### [Questions to answer]
1 - In the passage on video games and playwork, reproduce the text from "Throughout these projects" up to and including "to competitive sports.", replacing "competitive sports" with "organized sports".
2 - In the passage on video games and playwork, how long did the team spend seriously developing live commentary?

### [Page excerpt]
======

Video game journalists, if they are anything, are people who put themselves on the side of play. Just listen to video game podcasts like The Back Page, The Besties or My Perfect Console waxing lyrical about a thousand precious playful moments video games have created. These shows are not unsurprisingly created for people who play games already, but the rich play experiences on the table have clearly grown far beyond a juvenile pastime.
This overlap is something that has informed my work with video games for some time. I’ve had the chance to talk with playworkers about what digital play could look like. I’ve been present as adults first held a controller, or helped a playworker take tentative steps into video games. I’ve experimented with applying playwork principles to the use of video games in PSHE lessons. I’ve found many of the most misunderstood video game topics become clearer and understandable when set beside the history of playwork and junk playgrounds.
Throughout these projects and conversations, the benefit of the collision of these two very different worlds comes down to two things:
- The Playwork movement offers a framework that can underpin a repositioning and reinterpretation of the place of video games in society.
- Video game play offers a way to understand play as something that extends beyond childhood in ways that aren’t restricted to competitive sports.
Koichi Hayashida, one of the game’s developers, told Eurogamer that the team “spent about six months seriously developing live commentary.. adding voices to match the player's actions”. We don’t know the motivation, but this move mirrors how streamers narrate their play and how we make broadcast sport more interesting to adults by overlaying a detailed commentary.

======

### [Provided data]
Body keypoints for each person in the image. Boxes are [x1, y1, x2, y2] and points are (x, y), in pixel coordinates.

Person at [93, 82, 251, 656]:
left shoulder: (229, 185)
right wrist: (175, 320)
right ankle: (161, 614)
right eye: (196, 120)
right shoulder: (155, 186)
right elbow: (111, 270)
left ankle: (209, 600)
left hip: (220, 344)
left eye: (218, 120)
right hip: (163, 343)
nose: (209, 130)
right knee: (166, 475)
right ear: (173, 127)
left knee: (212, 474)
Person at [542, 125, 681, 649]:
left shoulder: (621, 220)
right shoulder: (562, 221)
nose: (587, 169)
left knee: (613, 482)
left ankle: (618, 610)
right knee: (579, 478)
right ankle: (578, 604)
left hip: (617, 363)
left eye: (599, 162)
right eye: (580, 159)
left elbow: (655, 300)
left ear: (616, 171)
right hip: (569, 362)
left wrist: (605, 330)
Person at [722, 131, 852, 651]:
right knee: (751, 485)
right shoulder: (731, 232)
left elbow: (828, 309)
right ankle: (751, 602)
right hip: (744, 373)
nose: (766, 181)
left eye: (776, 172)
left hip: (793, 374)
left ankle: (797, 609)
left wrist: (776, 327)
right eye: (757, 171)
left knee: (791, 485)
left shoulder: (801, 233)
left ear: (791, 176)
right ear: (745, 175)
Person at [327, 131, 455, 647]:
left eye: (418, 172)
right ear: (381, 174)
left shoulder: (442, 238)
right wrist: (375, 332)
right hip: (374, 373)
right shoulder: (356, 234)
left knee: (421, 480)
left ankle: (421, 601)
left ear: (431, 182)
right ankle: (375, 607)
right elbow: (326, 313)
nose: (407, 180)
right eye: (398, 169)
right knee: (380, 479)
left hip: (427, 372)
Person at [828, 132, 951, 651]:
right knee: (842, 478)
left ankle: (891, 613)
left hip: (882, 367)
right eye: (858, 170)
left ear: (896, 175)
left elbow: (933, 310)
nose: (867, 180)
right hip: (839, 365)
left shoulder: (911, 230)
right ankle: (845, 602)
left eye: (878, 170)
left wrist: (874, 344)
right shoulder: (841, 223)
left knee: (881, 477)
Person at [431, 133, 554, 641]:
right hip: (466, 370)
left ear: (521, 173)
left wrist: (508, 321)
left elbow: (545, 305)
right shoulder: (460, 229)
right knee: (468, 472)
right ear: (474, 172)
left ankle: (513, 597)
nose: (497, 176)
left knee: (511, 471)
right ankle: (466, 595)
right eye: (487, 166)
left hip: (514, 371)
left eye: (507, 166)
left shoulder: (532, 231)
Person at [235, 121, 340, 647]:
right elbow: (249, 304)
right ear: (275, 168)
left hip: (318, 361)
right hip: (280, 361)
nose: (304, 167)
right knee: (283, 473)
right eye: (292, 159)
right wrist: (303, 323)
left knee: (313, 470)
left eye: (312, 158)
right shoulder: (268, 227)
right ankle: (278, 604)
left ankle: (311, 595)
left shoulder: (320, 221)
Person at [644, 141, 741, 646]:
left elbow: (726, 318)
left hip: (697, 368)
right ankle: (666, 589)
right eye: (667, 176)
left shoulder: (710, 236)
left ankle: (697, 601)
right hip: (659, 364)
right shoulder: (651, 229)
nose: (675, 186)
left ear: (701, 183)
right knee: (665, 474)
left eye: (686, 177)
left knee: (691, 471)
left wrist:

======

### [Responses in order]
1 -
Throughout these projects and conversations, the benefit of the collision of these two very different worlds comes down to two things:
- The Playwork movement offers a framework that can underpin a repositioning and reinterpretation of the place of video games in society.
- Video game play offers a way to understand play as something that extends beyond childhood in ways that aren’t restricted to organized sports.

2 - About six months.